A relational db is originaly meant for fetching data from a slow storage to a fast one, and the other way around, in a smart way. Doing it 500 times a second isn't a scenario for any db.
Build your own in memory data + process tructure, maybe using something like and agent network and using eg akka or erlang for failovers.
I'm curious as to why uber had to rely on a relational db for this case...
As you say though, put it in memory first and write it out to a DB every now and then.
 Source: https://momjian.us/main/writings/pgsql/hw_performance/
this seems like an annoyance, not a time-for-a-new-database
kind of problem.
Primary Key is essentially syntactic sugar for not null and a unique index.

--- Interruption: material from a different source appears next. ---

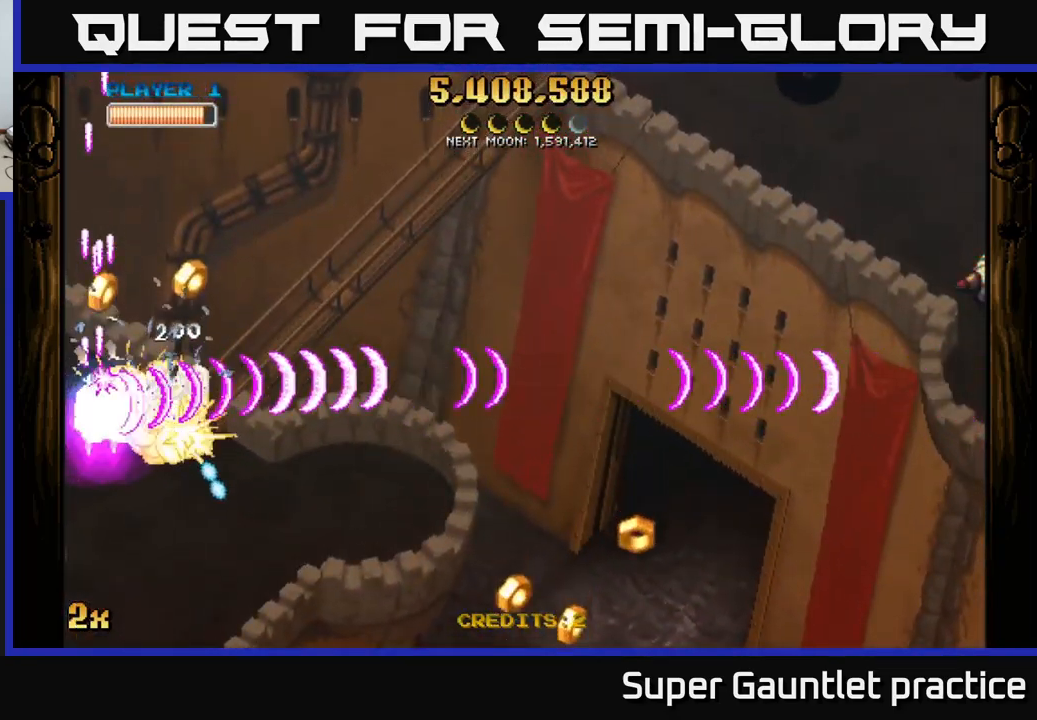
{"buttons": ["A"], "left_stick": "up-right", "events": [[100, "left_stick", "right"], [450, "left_stick", "up-right"]]}
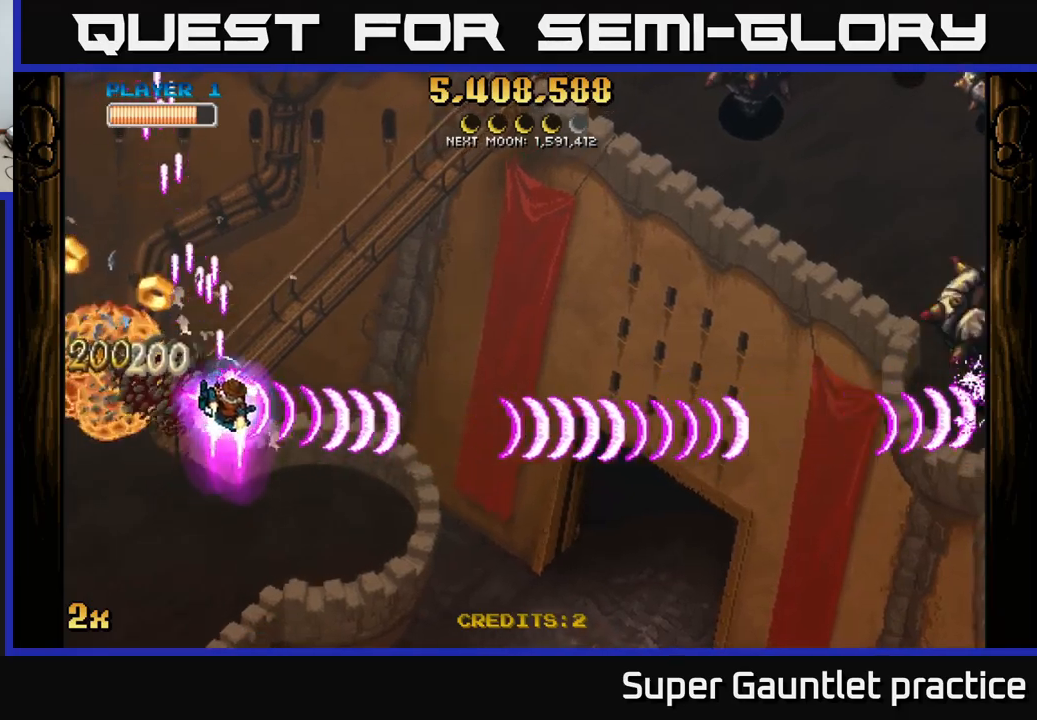
{"buttons": ["A"], "left_stick": "right", "events": [[50, "left_stick", "right"]]}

Additionally, I can't quite recall whether this is the case in MS SQL (since it uses pessimistic locking by default, not snapshot isolation, which has different performance characteristics), but in most MVCC architectures there's the additional problem that the underlying row value could have been changed concurrently with your query (e.g., deleted or modified). While this might not seem so bad for simple row-level lookups, this gets much more problematic if you are doing something like a range query, where the index might contain rows that weren't in the database at the beginning of your snapshot. There are a variety of ways of dealing with that problem, but most of them involve increased write traffic (index sizes get even more bloated because now they need versioning information), increased read traffic (index reads that touch out-of-date rows may have to follow an undo pointer, requiring the extra seeks you were trying to avoid in the first place), more locking (for instance, you could lock the entire index when a transaction modified it to keep it consistent--but that would decrease concurrency--or you could try to do range locking--which can lead to increased probability of deadlocks and also decreases concurrency and increases contention on the lock manager), opportunistic optimizations that only work on mostly-immutable data (Postgres and HyPer's solutions is to maintain a much smaller visibility map with bits indicating whether it's safe to assume the index is unchanged), or giving up multi-key read consistency (I'm assuming if this were an option you would be using another storage engine, because lots of them can perform unbelievably well if that restriction is relaxed!).
My point being, there's no such thing as a free lunch. Personally, I'm usually extremely happy to give up on pessimistic locking for the concurrency benefits of MVCC, and index utility decreases sharply as it gets larger, but as with many other things it entirely depends on your workload. Two-phase locking actually works far better than MVCC of any sort under heavy contention with short transactions (what Uber is apparently doing), so they really probably should have investigated SQL Server or another database optimized for pessimistic concurrency control.